───── INPUT MATERIAL ─────
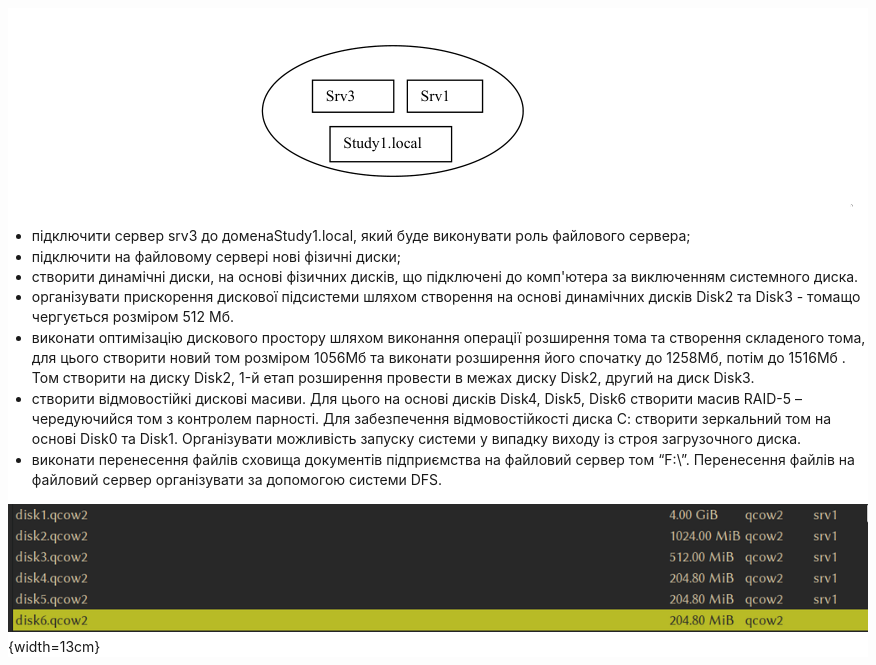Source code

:![Схематичне представлення лабораторного стенду](img/meth/stand.png)

- підключити сервер srv3 до доменаStudy1.local, який буде виконувати роль файлового сервера;
- підключити на файловому сервері нові фізичні диски;
- створити динамічні диски, на основі фізичних дисків, що підключені до комп'ютера за виключенням системного диска.
- організувати прискорення дискової підсистеми шляхом створення на основі динамічних дисків Disk2  та Disk3 -  томащо чергується розміром 512 Мб.
- виконати оптимізацію дискового простору шляхом виконання операції розширення тома та створення
складеного тома, для цього створити новий том розміром 1056Мб та виконати розширення його спочатку до
1258Мб, потім до 1516Мб . Том створити на диску Disk2, 1-й етап розширення провести в межах диску Disk2,
другий на диск Disk3.
- створити відмовостійкі дискові масиви. Для цього на основі дисків Disk4, Disk5, Disk6 створити масив RAID-5
– чередуючийся том з контролем парності. Для забезпечення відмовостійкості диска С: створити зеркальний
том на основі Disk0 та Disk1. Організувати можливість запуску системи у випадку виходу із строя загрузочного
диска.
- виконати перенесення файлів сховища документів підприємства на файловий сервер том “F:\”. Перенесення
файлів на файловий сервер організувати за допомогою системи DFS.

![Створені віртуальні диски](img/pic-selected-231126-0325-47.png){width=13cm}
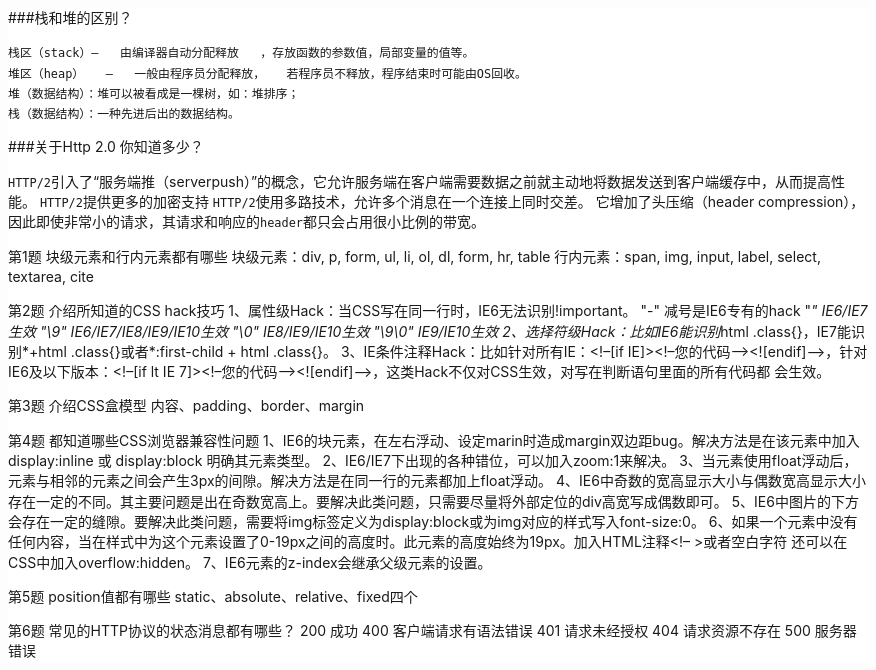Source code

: ###栈和堆的区别？

    栈区（stack）—   由编译器自动分配释放   ，存放函数的参数值，局部变量的值等。
    堆区（heap）   —   一般由程序员分配释放，   若程序员不释放，程序结束时可能由OS回收。
    堆（数据结构）：堆可以被看成是一棵树，如：堆排序；
    栈（数据结构）：一种先进后出的数据结构。 

###关于Http 2.0 你知道多少？

`HTTP/2`引入了“服务端推（serverpush）”的概念，它允许服务端在客户端需要数据之前就主动地将数据发送到客户端缓存中，从而提高性能。
`HTTP/2`提供更多的加密支持
`HTTP/2`使用多路技术，允许多个消息在一个连接上同时交差。 
它增加了头压缩（header compression），因此即使非常小的请求，其请求和响应的`header`都只会占用很小比例的带宽。




第1题 块级元素和行内元素都有哪些
    块级元素：div, p, form, ul, li, ol, dl, form, hr, table
    行内元素：span, img, input, label, select, textarea, cite



第2题 介绍所知道的CSS hack技巧
    1、属性级Hack：当CSS写在同一行时，IE6无法识别!important。
        "-"    减号是IE6专有的hack
        "*"    IE6/IE7生效
        "\9"   IE6/IE7/IE8/IE9/IE10生效
        "\0"   IE8/IE9/IE10生效
        "\9\0" IE9/IE10生效
    2、选择符级Hack：比如IE6能识别*html .class{}，IE7能识别*+html .class{}或者*:first-child + html .class{}。
    3、IE条件注释Hack：比如针对所有IE：<!–[if IE]><!–您的代码–><![endif]–>，针对IE6及以下版本：<!–[if lt IE 7]><!–您的代码–><![endif]–>，这类Hack不仅对CSS生效，对写在判断语句里面的所有代码都 会生效。



第3题 介绍CSS盒模型
    内容、padding、border、margin



第4题 都知道哪些CSS浏览器兼容性问题
    1、IE6的块元素，在左右浮动、设定marin时造成margin双边距bug。解决方法是在该元素中加入display:inline 或 display:block 明确其元素类型。
    2、IE6/IE7下出现的各种错位，可以加入zoom:1来解决。
    3、当元素使用float浮动后，元素与相邻的元素之间会产生3px的间隙。解决方法是在同一行的元素都加上float浮动。
    4、IE6中奇数的宽高显示大小与偶数宽高显示大小存在一定的不同。其主要问题是出在奇数宽高上。要解决此类问题，只需要尽量将外部定位的div高宽写成偶数即可。
    5、IE6中图片的下方会存在一定的缝隙。要解决此类问题，需要将img标签定义为display:block或为img对应的样式写入font-size:0。
    6、如果一个元素中没有任何内容，当在样式中为这个元素设置了0-19px之间的高度时。此元素的高度始终为19px。加入HTML注释<!– >或者空白字符&nbsp;还可以在CSS中加入overflow:hidden。
    7、IE6元素的z-index会继承父级元素的设置。



第5题 position值都有哪些
    static、absolute、relative、fixed四个



第6题 常见的HTTP协议的状态消息都有哪些？
    200  成功
    400  客户端请求有语法错误
    401  请求未经授权
    404  请求资源不存在
    500  服务器错误
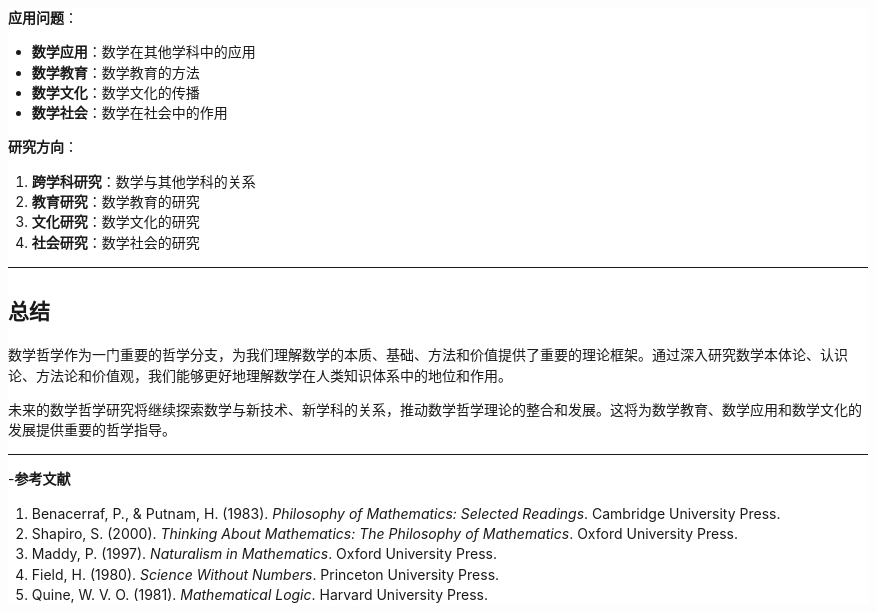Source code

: **应用问题**：

- **数学应用**：数学在其他学科中的应用
- **数学教育**：数学教育的方法
- **数学文化**：数学文化的传播
- **数学社会**：数学在社会中的作用

**研究方向**：

1. **跨学科研究**：数学与其他学科的关系
2. **教育研究**：数学教育的研究
3. **文化研究**：数学文化的研究
4. **社会研究**：数学社会的研究

---

## 总结

数学哲学作为一门重要的哲学分支，为我们理解数学的本质、基础、方法和价值提供了重要的理论框架。通过深入研究数学本体论、认识论、方法论和价值观，我们能够更好地理解数学在人类知识体系中的地位和作用。

未来的数学哲学研究将继续探索数学与新技术、新学科的关系，推动数学哲学理论的整合和发展。这将为数学教育、数学应用和数学文化的发展提供重要的哲学指导。

---

-**参考文献**

1. Benacerraf, P., & Putnam, H. (1983). *Philosophy of Mathematics: Selected Readings*. Cambridge University Press.
2. Shapiro, S. (2000). *Thinking About Mathematics: The Philosophy of Mathematics*. Oxford University Press.
3. Maddy, P. (1997). *Naturalism in Mathematics*. Oxford University Press.
4. Field, H. (1980). *Science Without Numbers*. Princeton University Press.
5. Quine, W. V. O. (1981). *Mathematical Logic*. Harvard University Press.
─────
State how many lines of the records above hold the word "цього", adding nothing beyond the number.

**RESULT OF THIS TASK**
2